- Film poster
- Directed by: Drew Fortier
- Written by: Drew Fortier
- Story by: Drew Fortier; Joe Placzkowski;
- Produced by: Hannah Fierman
- Starring: Drew Fortier; Hannah Fierman; Chaney Morrow; Paul T. Taylor; Floyd Ewing Jr.; Violent J; Vinnie Dombroski; David Ellefson;
- Cinematography: Gordon Cameron
- Edited by: Drew Fortier
- Distributed by: MVD Entertainment Group
- Release date: October 13, 2026;
- Running time: 106 minutes
- Country: United States
- Language: English
- Budget: $30,000

= Bunker Heights =

Bunker Heights is an upcoming American horror film written and directed by Drew Fortier. It stars Fortier, Hannah Fierman, Chaney Morrow, Paul T. Taylor, James L. Edwards, David Ellefson, Vinnie Dombroski, and Violent J. The film follows a homicide detective whose investigation into crime and corruption in a Midwestern city leads to a threat emerging from beneath its streets. The film is scheduled to be released worldwide on Blu-ray, DVD, and digital by MVD Entertainment Group on October 13, 2026.

== Cast ==

- Drew Fortier as Derek Tucker
- Hannah Fierman as Julia Stevenson
- Chaney Morrow as Burrows
- Paul T. Taylor as Doctor Young
- Floyd Ewing Jr. as Collins
- David Ellefson as Cranford
- Vinnie Dombroski as Vin
- Violent J as Joe
- Douglas Esper as David
- James L. Edwards as Bellini
- L.C. Holt as Henry

== Production ==
The film was conceived, produced, and shot in secret with a budget of $30,000.

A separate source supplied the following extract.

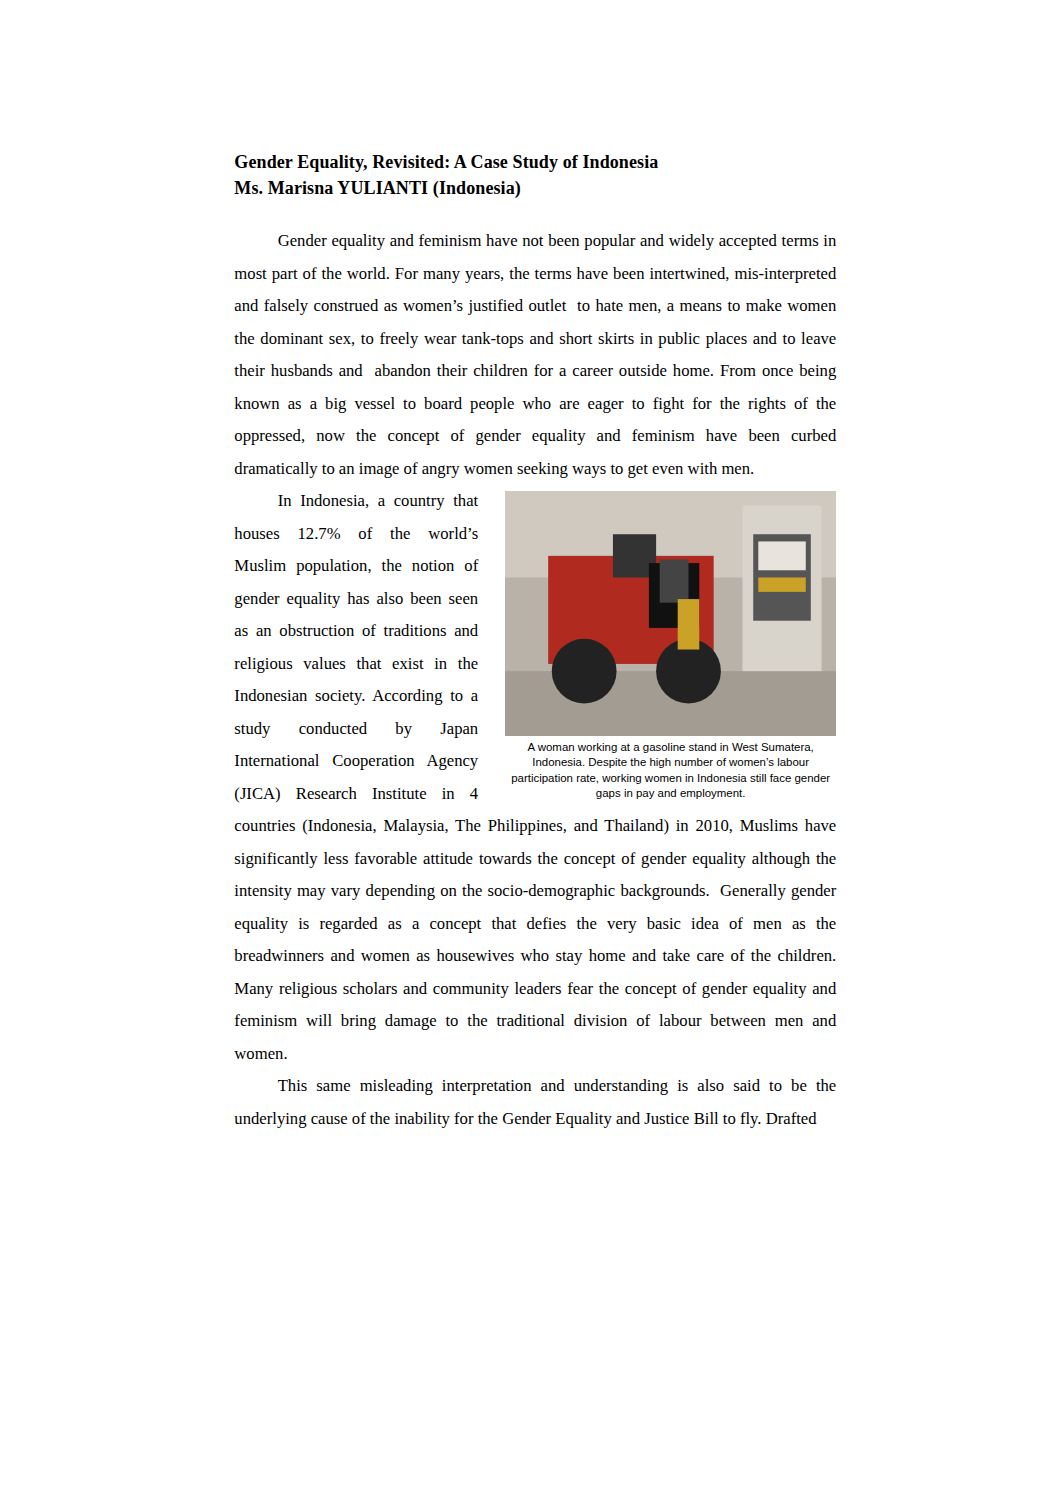Gender Equality, Revisited: A Case Study of Indonesia Ms. Marisna YULIANTI (Indonesia)
Gender equality and feminism have not been popular and widely accepted terms in most part of the world. For many years, the terms have been intertwined, mis-interpreted and falsely construed as women’s justified outlet to hate men, a means to make women the dominant sex, to freely wear tank-tops and short skirts in public places and to leave their husbands and abandon their children for a career outside home. From once being known as a big vessel to board people who are eager to fight for the rights of the oppressed, now the concept of gender equality and feminism have been curbed dramatically to an image of angry women seeking ways to get even with men.
A woman working at a gasoline stand in West Sumatera, Indonesia. Despite the high number of women’s labour participation rate, working women in Indonesia still face gender gaps in pay and employment.
In Indonesia, a country that houses 12.7% of the world’s Muslim population, the notion of gender equality has also been seen as an obstruction of traditions and religious values that exist in the Indonesian society. According to a study conducted by Japan International Cooperation Agency (JICA) Research Institute in 4 countries (Indonesia, Malaysia, The Philippines, and Thailand) in 2010, Muslims have significantly less favorable attitude towards the concept of gender equality although the intensity may vary depending on the socio-demographic backgrounds. Generally gender equality is regarded as a concept that defies the very basic idea of men as the breadwinners and women as housewives who stay home and take care of the children. Many religious scholars and community leaders fear the concept of gender equality and feminism will bring damage to the traditional division of labour between men and women.
This same misleading interpretation and understanding is also said to be the underlying cause of the inability for the Gender Equality and Justice Bill to fly. Drafted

The movie was shot in various locations in the United States, including Knoxville, Tennessee; Cleveland, Ohio; Cincinnati, Ohio; and Miami County, Ohio.

Ex-Megadeth bassist David Ellefson executive-produced and appears in the film along with fellow musicians Vinnie Dombroski (Sponge) and Violent J (Insane Clown Posse). It has been regarded by Dread Central as being a spiritual successor to the 1984 film C.H.U.D..

== Release ==
The teaser trailer and poster art were released in January 2024. In January 2026, the film's full trailer premiered on JCW Lunacy, a television program produced by Juggalo Championship Wrestling. The trailer made its online debut through Dread Central in August 2026.

Bunker Heights is scheduled to be released worldwide on Blu-ray, DVD, and digital by MVD Entertainment Group on October 13, 2026.